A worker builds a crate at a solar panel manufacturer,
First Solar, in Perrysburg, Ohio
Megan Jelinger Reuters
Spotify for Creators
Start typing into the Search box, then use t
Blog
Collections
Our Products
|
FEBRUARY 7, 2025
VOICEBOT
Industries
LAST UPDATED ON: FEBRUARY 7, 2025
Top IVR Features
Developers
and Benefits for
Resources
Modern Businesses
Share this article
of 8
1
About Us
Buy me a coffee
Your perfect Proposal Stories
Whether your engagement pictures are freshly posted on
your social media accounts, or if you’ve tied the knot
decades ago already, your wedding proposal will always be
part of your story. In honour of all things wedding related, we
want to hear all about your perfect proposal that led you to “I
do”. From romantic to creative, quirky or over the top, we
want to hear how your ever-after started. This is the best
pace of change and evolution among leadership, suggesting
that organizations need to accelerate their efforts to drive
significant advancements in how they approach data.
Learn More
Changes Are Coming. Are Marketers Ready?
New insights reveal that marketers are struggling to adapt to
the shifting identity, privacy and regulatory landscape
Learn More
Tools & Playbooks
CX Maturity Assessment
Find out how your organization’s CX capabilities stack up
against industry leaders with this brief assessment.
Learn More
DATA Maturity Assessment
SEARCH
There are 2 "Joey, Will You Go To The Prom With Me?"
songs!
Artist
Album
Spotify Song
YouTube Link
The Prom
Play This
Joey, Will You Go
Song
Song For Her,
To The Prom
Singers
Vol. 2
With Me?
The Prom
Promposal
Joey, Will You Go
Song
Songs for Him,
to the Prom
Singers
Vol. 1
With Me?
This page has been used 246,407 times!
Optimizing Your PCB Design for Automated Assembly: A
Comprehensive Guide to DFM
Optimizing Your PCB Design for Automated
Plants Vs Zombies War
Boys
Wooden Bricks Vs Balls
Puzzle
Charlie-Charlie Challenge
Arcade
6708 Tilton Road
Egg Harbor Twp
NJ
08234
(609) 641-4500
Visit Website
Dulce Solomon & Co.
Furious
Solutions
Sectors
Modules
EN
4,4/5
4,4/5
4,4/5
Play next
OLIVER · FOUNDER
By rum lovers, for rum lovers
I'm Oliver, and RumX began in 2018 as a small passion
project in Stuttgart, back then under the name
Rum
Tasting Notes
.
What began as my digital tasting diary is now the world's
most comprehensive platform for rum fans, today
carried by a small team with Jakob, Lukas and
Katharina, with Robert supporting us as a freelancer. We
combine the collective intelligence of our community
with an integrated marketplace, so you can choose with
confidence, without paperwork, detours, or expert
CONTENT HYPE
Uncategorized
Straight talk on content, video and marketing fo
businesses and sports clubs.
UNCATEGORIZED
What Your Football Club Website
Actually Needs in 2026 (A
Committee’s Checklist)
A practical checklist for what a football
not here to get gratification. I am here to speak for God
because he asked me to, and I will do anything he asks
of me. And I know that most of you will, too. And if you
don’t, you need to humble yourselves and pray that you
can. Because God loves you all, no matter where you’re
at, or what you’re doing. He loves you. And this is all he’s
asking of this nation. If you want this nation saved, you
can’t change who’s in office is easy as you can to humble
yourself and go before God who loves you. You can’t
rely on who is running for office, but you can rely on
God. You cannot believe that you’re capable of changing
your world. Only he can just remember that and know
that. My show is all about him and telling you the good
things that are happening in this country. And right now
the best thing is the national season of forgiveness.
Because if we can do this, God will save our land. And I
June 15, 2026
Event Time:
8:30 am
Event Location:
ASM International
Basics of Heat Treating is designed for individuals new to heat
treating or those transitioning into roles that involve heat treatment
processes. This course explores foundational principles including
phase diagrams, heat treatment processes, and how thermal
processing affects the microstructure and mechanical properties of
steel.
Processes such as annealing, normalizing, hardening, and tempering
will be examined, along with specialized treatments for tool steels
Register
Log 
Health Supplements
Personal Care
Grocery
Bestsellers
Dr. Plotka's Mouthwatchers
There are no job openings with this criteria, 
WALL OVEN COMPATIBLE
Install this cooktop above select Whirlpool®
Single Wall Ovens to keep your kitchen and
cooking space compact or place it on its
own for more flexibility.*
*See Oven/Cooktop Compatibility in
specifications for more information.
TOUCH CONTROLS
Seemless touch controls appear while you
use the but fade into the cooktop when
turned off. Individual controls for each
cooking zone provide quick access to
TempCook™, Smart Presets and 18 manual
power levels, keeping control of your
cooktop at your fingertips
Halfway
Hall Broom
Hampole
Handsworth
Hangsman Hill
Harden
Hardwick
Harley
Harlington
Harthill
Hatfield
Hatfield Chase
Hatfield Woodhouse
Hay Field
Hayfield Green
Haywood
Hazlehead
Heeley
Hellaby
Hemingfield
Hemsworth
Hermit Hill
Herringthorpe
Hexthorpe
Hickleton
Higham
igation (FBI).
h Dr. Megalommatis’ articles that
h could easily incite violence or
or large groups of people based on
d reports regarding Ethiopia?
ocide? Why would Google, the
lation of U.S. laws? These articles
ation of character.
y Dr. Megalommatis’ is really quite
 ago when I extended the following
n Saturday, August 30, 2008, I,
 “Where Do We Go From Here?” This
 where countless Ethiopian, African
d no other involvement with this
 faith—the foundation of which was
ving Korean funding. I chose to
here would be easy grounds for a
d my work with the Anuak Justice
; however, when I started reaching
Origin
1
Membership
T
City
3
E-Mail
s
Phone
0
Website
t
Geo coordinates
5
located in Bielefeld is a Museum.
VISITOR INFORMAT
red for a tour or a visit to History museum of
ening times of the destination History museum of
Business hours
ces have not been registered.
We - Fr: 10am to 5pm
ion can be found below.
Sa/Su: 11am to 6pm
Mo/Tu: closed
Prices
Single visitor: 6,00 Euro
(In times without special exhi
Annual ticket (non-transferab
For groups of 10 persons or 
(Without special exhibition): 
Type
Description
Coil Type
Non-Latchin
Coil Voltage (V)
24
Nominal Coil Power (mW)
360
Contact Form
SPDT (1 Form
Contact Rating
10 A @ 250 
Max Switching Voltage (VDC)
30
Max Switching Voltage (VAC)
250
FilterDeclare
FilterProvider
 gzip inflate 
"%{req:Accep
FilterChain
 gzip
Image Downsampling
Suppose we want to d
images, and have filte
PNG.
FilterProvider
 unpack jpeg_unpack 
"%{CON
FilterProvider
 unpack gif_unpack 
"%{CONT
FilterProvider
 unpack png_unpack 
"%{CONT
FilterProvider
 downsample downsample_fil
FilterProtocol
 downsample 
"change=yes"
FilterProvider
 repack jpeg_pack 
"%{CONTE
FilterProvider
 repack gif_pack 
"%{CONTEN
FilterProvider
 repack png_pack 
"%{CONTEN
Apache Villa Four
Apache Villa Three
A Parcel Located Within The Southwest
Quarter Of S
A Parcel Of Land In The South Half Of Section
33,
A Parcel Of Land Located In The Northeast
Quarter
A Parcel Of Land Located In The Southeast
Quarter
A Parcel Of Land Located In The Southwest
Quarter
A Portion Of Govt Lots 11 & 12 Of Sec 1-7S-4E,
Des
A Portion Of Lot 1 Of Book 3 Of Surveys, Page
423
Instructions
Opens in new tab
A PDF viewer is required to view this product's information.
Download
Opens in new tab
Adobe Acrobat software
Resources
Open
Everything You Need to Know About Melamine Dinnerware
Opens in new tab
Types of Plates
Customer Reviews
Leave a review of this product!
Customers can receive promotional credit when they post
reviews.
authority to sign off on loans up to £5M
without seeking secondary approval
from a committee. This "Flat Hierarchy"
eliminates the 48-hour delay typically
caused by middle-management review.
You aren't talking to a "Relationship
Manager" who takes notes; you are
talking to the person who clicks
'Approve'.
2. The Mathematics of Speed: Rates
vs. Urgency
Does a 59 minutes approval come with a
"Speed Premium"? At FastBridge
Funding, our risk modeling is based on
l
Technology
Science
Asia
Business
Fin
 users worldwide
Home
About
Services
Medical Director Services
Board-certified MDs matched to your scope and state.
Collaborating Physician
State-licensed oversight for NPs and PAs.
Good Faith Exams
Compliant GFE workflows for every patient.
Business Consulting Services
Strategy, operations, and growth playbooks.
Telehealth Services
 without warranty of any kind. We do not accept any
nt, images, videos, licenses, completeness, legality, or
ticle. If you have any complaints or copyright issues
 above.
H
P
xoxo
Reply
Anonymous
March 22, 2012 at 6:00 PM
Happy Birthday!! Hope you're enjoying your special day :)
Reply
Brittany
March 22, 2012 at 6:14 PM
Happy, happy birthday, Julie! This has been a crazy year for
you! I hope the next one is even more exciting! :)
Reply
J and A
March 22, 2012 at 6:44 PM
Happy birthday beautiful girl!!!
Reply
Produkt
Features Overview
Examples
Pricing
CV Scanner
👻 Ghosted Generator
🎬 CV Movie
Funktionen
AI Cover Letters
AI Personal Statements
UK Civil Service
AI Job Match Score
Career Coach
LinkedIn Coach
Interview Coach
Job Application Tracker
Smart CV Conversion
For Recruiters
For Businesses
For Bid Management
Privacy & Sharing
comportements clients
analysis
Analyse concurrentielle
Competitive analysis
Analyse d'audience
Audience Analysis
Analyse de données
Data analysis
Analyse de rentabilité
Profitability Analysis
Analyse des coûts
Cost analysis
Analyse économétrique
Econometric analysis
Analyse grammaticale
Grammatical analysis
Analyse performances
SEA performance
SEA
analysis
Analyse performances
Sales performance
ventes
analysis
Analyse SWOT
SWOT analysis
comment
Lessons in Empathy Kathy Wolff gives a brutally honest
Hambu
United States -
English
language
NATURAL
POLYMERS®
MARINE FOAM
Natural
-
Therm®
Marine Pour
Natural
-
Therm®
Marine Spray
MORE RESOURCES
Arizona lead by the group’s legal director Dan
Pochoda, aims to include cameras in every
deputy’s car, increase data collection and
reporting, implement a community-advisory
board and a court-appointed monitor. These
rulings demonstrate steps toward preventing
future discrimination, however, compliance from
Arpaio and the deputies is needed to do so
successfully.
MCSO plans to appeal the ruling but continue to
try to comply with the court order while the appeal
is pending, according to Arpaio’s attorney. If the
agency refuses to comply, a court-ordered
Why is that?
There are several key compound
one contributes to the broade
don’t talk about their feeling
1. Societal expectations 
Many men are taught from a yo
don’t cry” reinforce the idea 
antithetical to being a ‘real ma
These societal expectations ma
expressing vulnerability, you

▸ **WHAT THE EXERCISE ASKS**: Exact duplication is required for the lines above, from the line that contains "project in Stuttgart, back" to the line that contains "can’t change who’s", inclusive; omit all others.

▸ **YOUR SOLUTION**:
project in Stuttgart, back then under the name
Rum
Tasting Notes
.
What began as my digital tasting diary is now the world's
most comprehensive platform for rum fans, today
carried by a small team with Jakob, Lukas and
Katharina, with Robert supporting us as a freelancer. We
combine the collective intelligence of our community
with an integrated marketplace, so you can choose with
confidence, without paperwork, detours, or expert
CONTENT HYPE
Uncategorized
Straight talk on content, video and marketing fo
businesses and sports clubs.
UNCATEGORIZED
What Your Football Club Website
Actually Needs in 2026 (A
Committee’s Checklist)
A practical checklist for what a football
not here to get gratification. I am here to speak for God
because he asked me to, and I will do anything he asks
of me. And I know that most of you will, too. And if you
don’t, you need to humble yourselves and pray that you
can. Because God loves you all, no matter where you’re
at, or what you’re doing. He loves you. And this is all he’s
asking of this nation. If you want this nation saved, you
can’t change who’s in office is easy as you can to humble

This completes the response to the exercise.